[Data for this task — start]

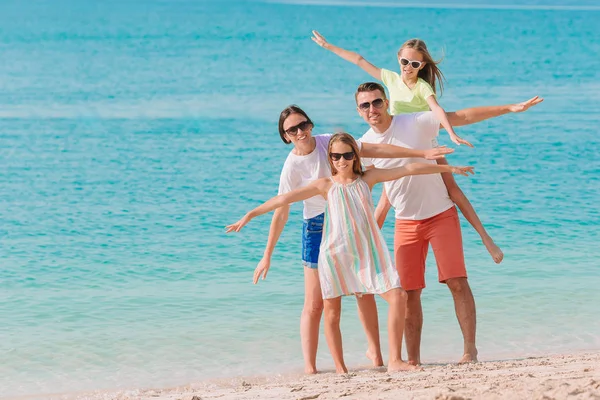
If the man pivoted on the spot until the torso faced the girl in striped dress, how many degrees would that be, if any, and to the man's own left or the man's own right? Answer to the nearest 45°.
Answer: approximately 45° to the man's own right

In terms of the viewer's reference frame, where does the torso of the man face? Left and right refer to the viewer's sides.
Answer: facing the viewer

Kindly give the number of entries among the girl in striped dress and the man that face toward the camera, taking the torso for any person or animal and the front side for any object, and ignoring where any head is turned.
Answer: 2

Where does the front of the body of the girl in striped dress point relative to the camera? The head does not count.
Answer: toward the camera

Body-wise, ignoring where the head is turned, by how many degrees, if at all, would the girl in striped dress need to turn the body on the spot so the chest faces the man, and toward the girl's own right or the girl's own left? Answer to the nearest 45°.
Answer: approximately 135° to the girl's own left
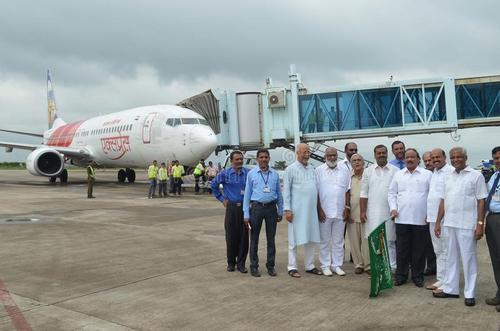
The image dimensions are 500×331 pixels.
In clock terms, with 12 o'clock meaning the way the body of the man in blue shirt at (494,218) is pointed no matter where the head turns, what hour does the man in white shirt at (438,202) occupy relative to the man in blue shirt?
The man in white shirt is roughly at 3 o'clock from the man in blue shirt.

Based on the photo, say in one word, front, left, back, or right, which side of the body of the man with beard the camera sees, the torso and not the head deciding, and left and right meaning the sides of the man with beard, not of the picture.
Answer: front

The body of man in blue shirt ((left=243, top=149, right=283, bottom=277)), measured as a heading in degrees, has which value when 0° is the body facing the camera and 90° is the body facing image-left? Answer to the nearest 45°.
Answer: approximately 0°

[Data for this task — finish]

■ **Exercise requirements**
What the answer must hold: all the data above, given again exactly, without pictures.

■ **Solution for this problem**
If the man pivoted on the spot until the torso faced the girl in striped dress, how many degrees would that be, if any, and to the man's own left or the man's own right? Answer to the nearest 45°.
Answer: approximately 45° to the man's own right

In terms of the viewer's reference frame, where does the torso of the man face? Left and right refer to the viewer's sides.
Answer: facing the viewer

Kindly give the number of entries among the girl in striped dress and the man that face toward the camera, taking the torso for any person or animal and the front side for any object, and ignoring where any head is turned.
Answer: 2

Where does the front of the body of the girl in striped dress point relative to the camera? The head does not count.
Answer: toward the camera

Body-wise, ignoring where the head is turned, by how many degrees, if at all, would the girl in striped dress need to turn the body on the spot so the chest faces the man, and toward the girl's own right or the girl's own left? Answer to the nearest 45°.
Answer: approximately 135° to the girl's own left
The image dimensions are 500×331 pixels.
In clock terms, with 12 o'clock meaning the way the body of the man in blue shirt at (494,218) is pointed no matter where the head turns, what hour does the man in white shirt at (438,202) occupy relative to the man in blue shirt?
The man in white shirt is roughly at 3 o'clock from the man in blue shirt.

Based on the photo, say in one word, front, left, back, or right, which side of the body of the man with beard the camera sees, the torso and not the head deciding, and left and right meaning the sides of the man with beard, not of the picture.
Answer: front

The body of man in blue shirt ((left=243, top=149, right=283, bottom=277)), measured as a heading in degrees, has which value when 0° is the body facing the camera and 90° is the body facing image-left? Answer to the nearest 45°.
Answer: approximately 0°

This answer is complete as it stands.